IDL can create CDF files representing any data that can be stored in a zero- to eight-dimensional array. CDF supports two distinct types of variables, rVariables and zVariables. For reasons of efficiency, CDF uses variances to indicate whether data is unique between records and dimensions. For example, consider a data set of simultaneous surface temperatures at a variety of locations, the IDL code for creating the CDF file is included at the end of this section. A variable representing “GMT time” will vary from record to record, but not dimension to dimension (since all data are taken simultaneously). On the other hand, a variable such as longitude may not vary from record to record, but will vary from dimension to dimension. Record variance is set using the REC_VARY and REC_NOVARY keywords to CDF_VARCREATE, while dimensional variance is set through the DimVary argument to CDF_VARCREATE. In both cases, the default is varying data.
rVariables (or regular variables) are multidimensional arrays of values, each having the same dimensions. That is, all rVariables in a CDF must have the same number of dimensions and dimension sizes. In IDL, the rVariable dimension sizes are declared when the CDF file is first created with CDF_CREATE. In the example at the end of this section, all variables except time are rVariables.
zVariables (The z doesn’t stand for anything—the CDF people just like the letter z) are multidimensional arrays of values of the same data type. zVariables can have different dimensionality from other zVariables and rVariables. In general, zVariables are much more flexible, and therefore easier to use, than rVariables.

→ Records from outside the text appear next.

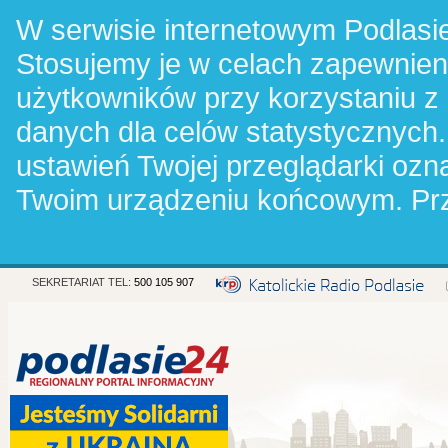
W serwisie internetowym Podlasie
Stosujemy je w celach zapewnie
użytkowników przy korzystaniu z
danych dla celów statystycznych.
ustawień Twojej przeglądarki oz
Twoim urządzeniu końcowym. Pr
SEKRETARIAT TEL:
500 105 907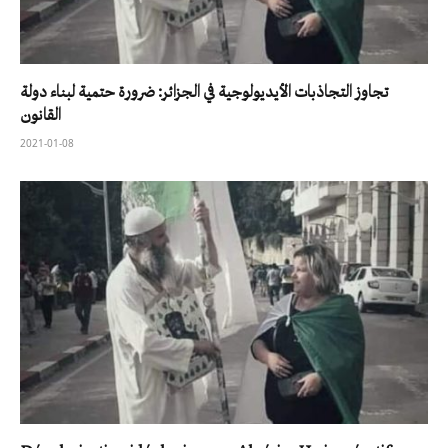
تجاوز التجاذبات الأيديولوجية في الجزائر: ضرورة حتمية لبناء دولة
القانون
2021-01-08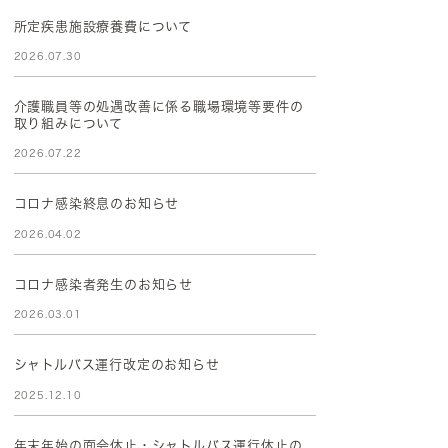
所定疾患施設療養費について
2026.07.30
介護職員等の処遇改善に係る職場環境等要件の
取り組みについて
2026.07.22
コロナ感染終息のお知らせ
2026.04.02
コロナ感染者発生のお知らせ
2026.03.01
シャトルバス運行改定のお知らせ
2025.12.10
年末年始の面会休止・シャトルバス運行休止の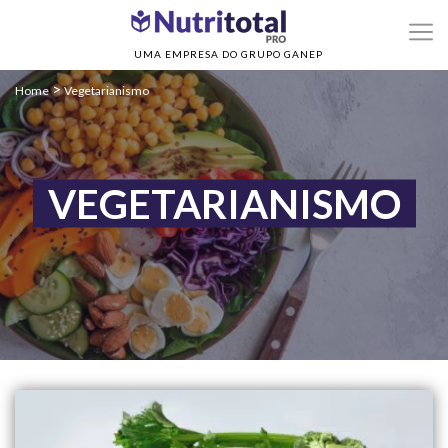
UMA EMPRESA DO GRUPO GANEP
>
Home
Vegetarianismo
VEGETARIANISMO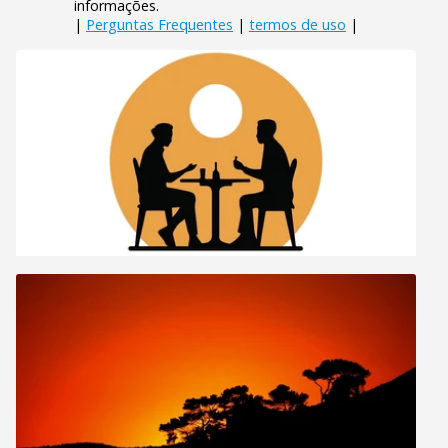
informações.
|
Perguntas Frequentes
|
termos de uso
|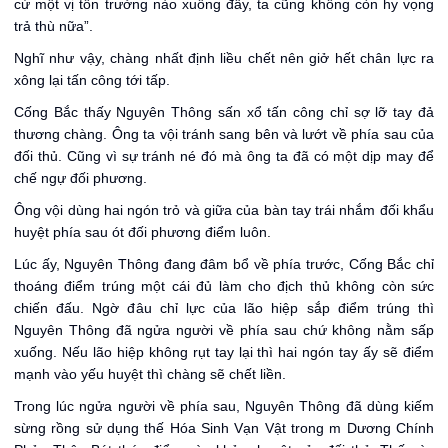
cứ một vị tôn trưởng nào xuống đây, ta cũng không còn hy vọng
trả thù nữa”.
Nghĩ như vậy, chàng nhất định liều chết nên giở hết chân lực ra
xông lại tấn công tới tấp.
Cống Bắc thấy Nguyên Thông sấn xổ tấn công chỉ sợ lỡ tay đả
thương chàng. Ông ta vội tránh sang bên và lướt về phía sau của
đối thủ. Cũng vì sự tránh né đó mà ông ta đã có một dịp may để
chế ngự đối phương.
Ông vội dùng hai ngón trỏ và giữa của bàn tay trái nhắm đối khẩu
huyệt phía sau ót đối phương điểm luôn.
Lúc ấy, Nguyên Thông đang đâm bổ về phía trước, Cống Bắc chỉ
thoáng điểm trúng một cái đủ làm cho địch thủ không còn sức
chiến đấu. Ngờ đâu chỉ lực của lão hiệp sắp điểm trúng thì
Nguyên Thông đã ngửa người về phía sau chứ không nằm sấp
xuống. Nếu lão hiệp không rụt tay lại thì hai ngón tay ấy sẽ điểm
mạnh vào yếu huyệt thì chàng sẽ chết liền.
Trong lúc ngửa người về phía sau, Nguyên Thông đã dùng kiếm
sừng rồng sử dụng thế Hóa Sinh Vạn Vật trong m Dương Chính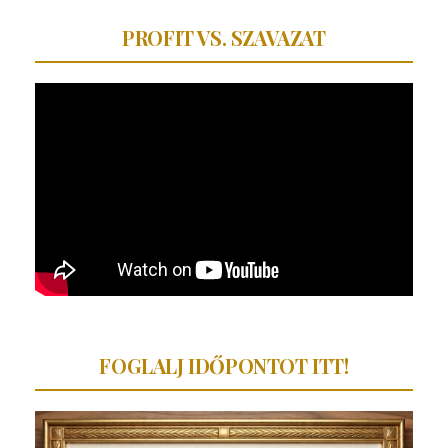
PROFIT VS. SZAVAZAT
FOGLALJ IDŐPONTOT ITT!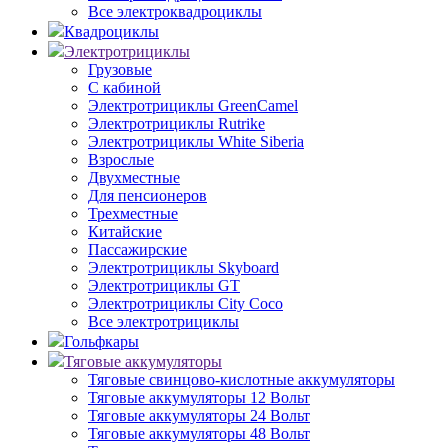
Все электроквадроциклы
Квадроциклы
Электротрициклы
Грузовые
С кабиной
Электротрициклы GreenCamel
Электротрициклы Rutrike
Электротрициклы White Siberia
Взрослые
Двухместные
Для пенсионеров
Трехместные
Китайские
Пассажирские
Электротрициклы Skyboard
Электротрициклы GT
Электротрициклы City Coco
Все электротрициклы
Гольфкары
Тяговые аккумуляторы
Тяговые свинцово-кислотные аккумуляторы
Тяговые аккумуляторы 12 Вольт
Тяговые аккумуляторы 24 Вольт
Тяговые аккумуляторы 48 Вольт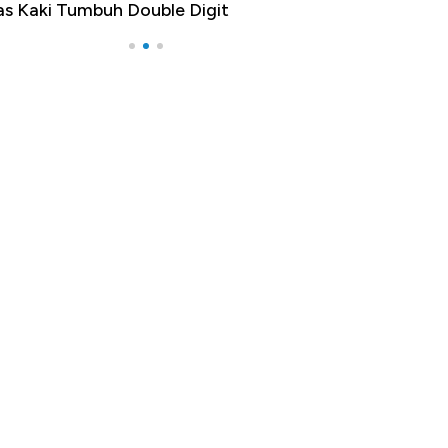
as Kaki Tumbuh Double Digit
RI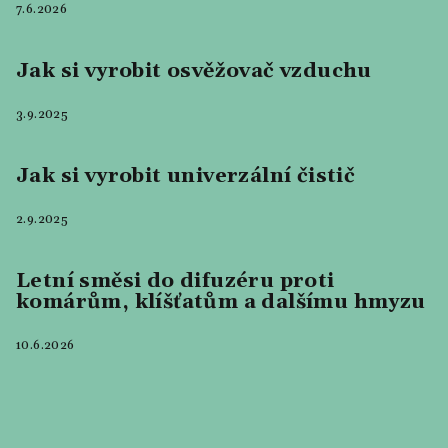
7.6.2026
Jak si vyrobit osvěžovač vzduchu
3.9.2025
Jak si vyrobit univerzální čistič
2.9.2025
Letní směsi do difuzéru proti
komárům, klíšťatům a dalšímu hmyzu
10.6.2026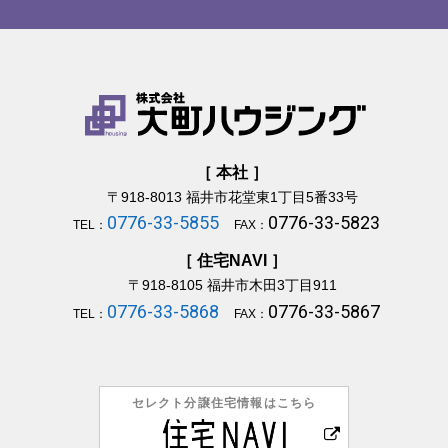
［ 本社 ］
〒918-8013
福井市花堂東1丁目5番33号
0776-33-5855
0776-33-5823
TEL：
FAX：
［ 住宅NAVI ］
〒918-8105
福井市木田3丁目911
0776-33-5868
0776-33-5867
TEL：
FAX：
セレクト分譲住宅情報はこちら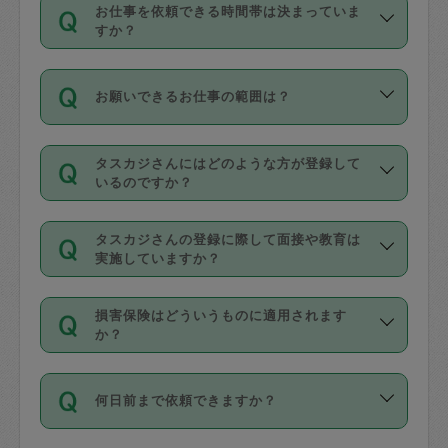
す。
丈夫です。
お仕事を依頼できる時間帯は決まっていま
料金のご請求と合わせてお支払いとなり
定期の最低利用回数は設けていない代わ
デビットカード・プリペイドカード（Vプ
すか？
ます。交通費の金額は「依頼の詳細」に
りに、一定数を超えたキャンセルは有償
リカ、au WALLETなど）
は支払にはご利
時間帯は3種類あります。いずれも１回あ
自動計算で表示されます。
でキャンセルすることが出来ます。
用いただけませんのでご注意ください。
お願いできるお仕事の範囲は？
たり３時間です。
銀行振込や現金払いも対応していませ
（例：毎週定期の場合は３回以上のキャ
ん。
掃除、整理収納、洗濯、買い物、料理、
・ＡＭ ９時～１２時
ンセルが有償（1200円、隔週定期の場合
なお、タスカジさんの交通費も、依頼料
タスカジさんにはどのような方が登録して
作り置きです。タスカジさんによってで
・ＰＭ １３時～１６時
いるのですか？
は２回以上のキャンセルが有償（1200
金のご請求と合わせてお支払いとなりま
きる仕事の範囲が異なりますので、依頼
・夜 １８時～２１時
円））
す。交通費の金額は「依頼の詳細」に自
主婦として長年の家事経験をお持ちの
する前にタスカジさんのプロフィールで
動計算で表示されます。
タスカジさんの登録に際して面接や教育は
方、栄養士・調理師といった資格者で保
確認してください。
開始時間を２時間前後変更することが可
実施していますか？
育園や学校の給食やレストランで料理関
基本的に、高所での作業や危険作業、屋
能です。依頼送信後、個別にタスカジさ
応募の際に、各自事務局との面接と説明
係の専門職に従事されていた方、日本で
外での作業は対象外です。
んにメッセージを送り調整してくださ
損害保険はどういうものに適用されます
を行っています。その後、身分証明書の
すでにハウスキーパーや英語の先生とし
か？
い。ただし、２時間を越えての調整はで
写真提出をしていただいています。外国
てお仕事をしているフィリピン出身の
きません。
依頼者とタスカジさんとの間でタスカジ
人の場合は在留カードで労働許可状況を
方、海外からの留学生、家事が好きな会
万が一、依頼した時間帯と作業時間が１
何日前まで依頼できますか？
を通して成立した作業時間内での作業に
確認しています。タスカジさんトレーニ
社員など様々なバックグラウンドの方が
時間も被らない場合、損害保険の対象外
適用されます。作業範囲は、掃除、洗
ング動画を使ったセルフトレーニングの
登録しています。
となりますので、ご注意ください。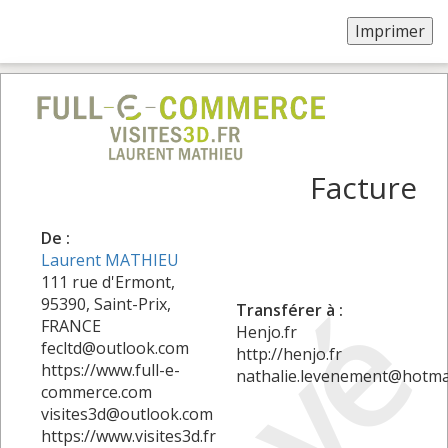
Facture
De :
Laurent MATHIEU
111 rue d'Ermont,
95390, Saint-Prix,
Transférer à :
FRANCE
Henjo.fr
fecltd@outlook.com
http://henjo.fr
https://www.full-e-
nathalie.levenement@hotma
commerce.com
visites3d@outlook.com
https://www.visites3d.fr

Attributes can contain auxiliary information about an entire CDF file (global scope attributes or gAttributes), or about particular CDF variables (variable scope attributes or rAttributes/zAttributes depending on variable type). CDF attributes can be scalar or vector in nature, and of any valid datatype. In the case of vector, or multiple entry, attributes the user must keep track of the entry numbers (in CDF terms these are the gEntry, rEntry, or zEntry numbers depending on attribute type). For example, every rVariable in a CDF file might have an rAttribute named “Date”. A vector zVariable might have a zAttribute named “Location” with values such as [“Melbourne Beach”, “Crowley”,...]. A global attribute “MODS” might be used to keep track of the modification history of a CDF file (see CDF_ATTPUT). Note however, that variables cannot have multiple attributes with the same names. In IDL, CDF attributes are created with CDF_ATTPUT and retrieved with CDF_ATTGET.

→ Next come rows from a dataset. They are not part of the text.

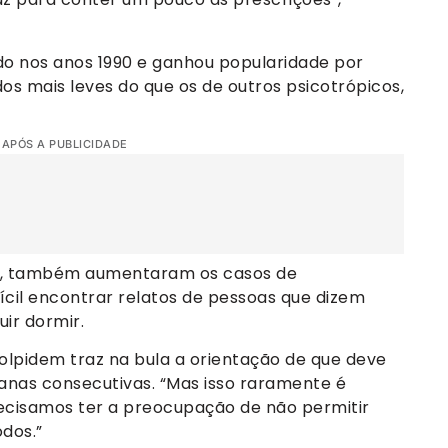
o nos anos 1990 e ganhou popularidade por
os mais leves do que os de outros psicotrópicos,
 APÓS A PUBLICIDADE
ou, também aumentaram os casos de
fícil encontrar relatos de pessoas que dizem
ir dormir.
zolpidem traz na bula a orientação de que deve
manas consecutivas. “Mas isso raramente é
recisamos ter a preocupação de não permitir
dos.”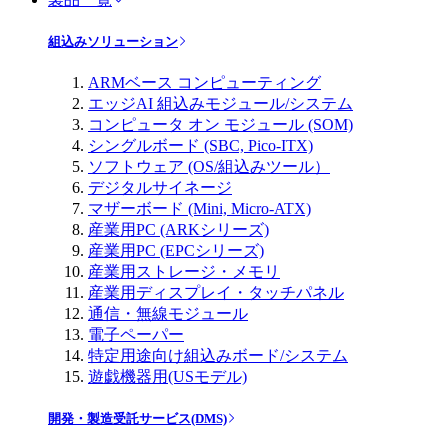
組込みソリューション
ARMベース コンピューティング
エッジAI 組込みモジュール/システム
コンピュータ オン モジュール (SOM)
シングルボード (SBC, Pico-ITX)
ソフトウェア (OS/組込みツール）
デジタルサイネージ
マザーボード (Mini, Micro-ATX)
産業用PC (ARKシリーズ)
産業用PC (EPCシリーズ)
産業用ストレージ・メモリ
産業用ディスプレイ・タッチパネル
通信・無線モジュール
電子ペーパー
特定用途向け組込みボード/システム
遊戯機器用(USモデル)
開発・製造受託サービス(DMS)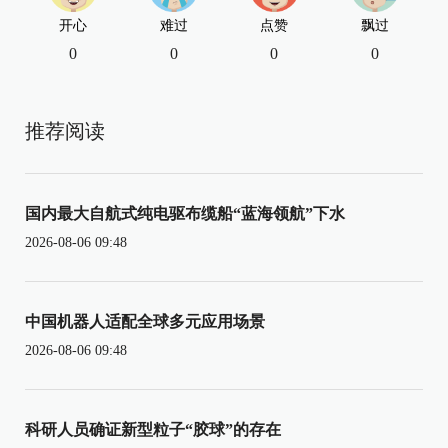
开心
难过
点赞
飘过
0
0
0
0
推荐阅读
国内最大自航式纯电驱布缆船“蓝海领航”下水
2026-08-06 09:48
中国机器人适配全球多元应用场景
2026-08-06 09:48
科研人员确证新型粒子“胶球”的存在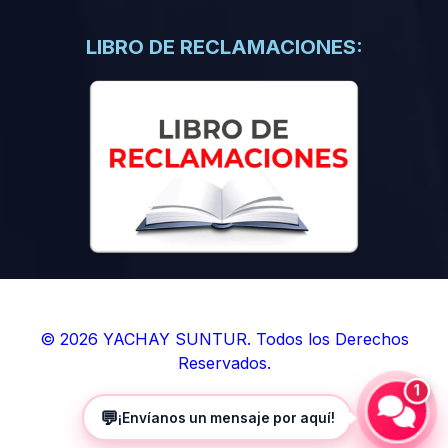
(0)
Libros de Inteligencia Artificial
(0)
Libros de Idiomas
LIBRO DE RECLAMACIONES:
(0)
9. BOLETINES
(0)
Boletines en Ciencias
(0)
Boletines en Ingenierías
(0)
Boletines en Humanidades
(0)
10. REVISTAS
(0)
Revistas en Ciencias
(0)
Revistas en Ingenierías
(0)
Revistas en Humanidades
© 2026 YACHAY SUNTUR. Todos los Derechos
Reservados.
(0)
11. SOFTWARE
1
(0)
Sistemas Operativos
💬
¡Envíanos un mensaje por aquí!
(0)
Aplicaciones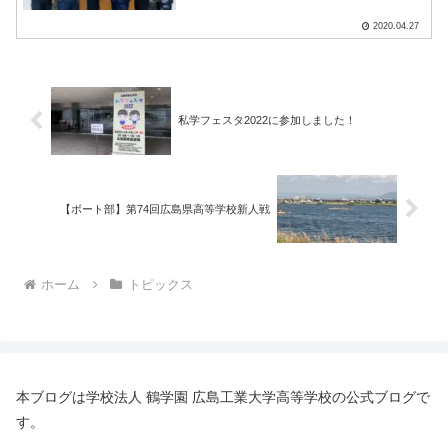
左から、森田、山口明、朝倉、石田、根
石、出原です。①入試広報部とは・・・
2020.04.27
分かりやすくいうと、工大高校の素晴ら
しさを中学校の生徒、保護.....
私学フェスタ2022に参加しました！
【ボート部】第74回広島県高等学校新人戦
ホーム
トピックス
本ブログは学校法人 鶴学園 広島工業大学高等学校の公式ブログで
す。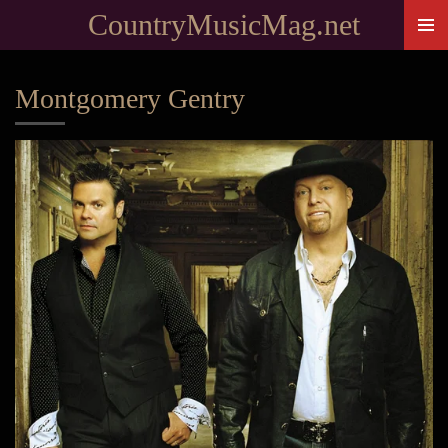
CountryMusicMag.net
Passer
au
contenu
Montgomery Gentry
principal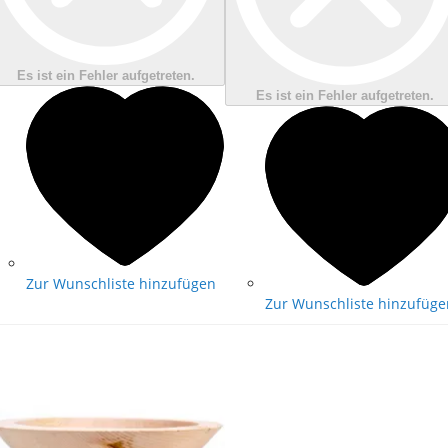
Es ist ein Fehler aufgetreten.
Es ist ein Fehler aufgetreten.
Zur Wunschliste hinzufügen
Zur Wunschliste hinzufüge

Specifying Attributes and Variables
Variables and attributes can be referred to either by name or by their ID numbers in most CDF routines. For example, in the CDF_VARCREATE command shown in the example Type Conversion, the following command would have been equivalent:
; Reference by variable ID:
CDF_VARCREATE, fileid, varid, '12'
The SINGLE_FILE and MULTI_FILE keywords to CDF_CREATE allow CDFs to be written as either:
- all data in a single file, or
- a separate file for each variable, plus a master file for global information.
Keywords to CDF_CREATE allow files to be written in a variety of data encoding and decoding options. (For example, the /SUN_ENCODING keyword creates a file in the SUN native encoding scheme). The default encoding/decoding is network (XDR). All CDF encodings and decodings can be written or read on all platforms, but matching the encoding with the architecture used provides the best performance. If you work in a single-platform environment most of the time, select HOST_ENCODING for maximum performance. If you know that the CDF file will be transported to a computer using another architecture, specify the encoding for the target architecture or specify NETWORK_ENCODING (the default). Specifying the target architecture provides maximum performance on that architecture; specifying NETWORK_ENCODING provides maximum flexibility.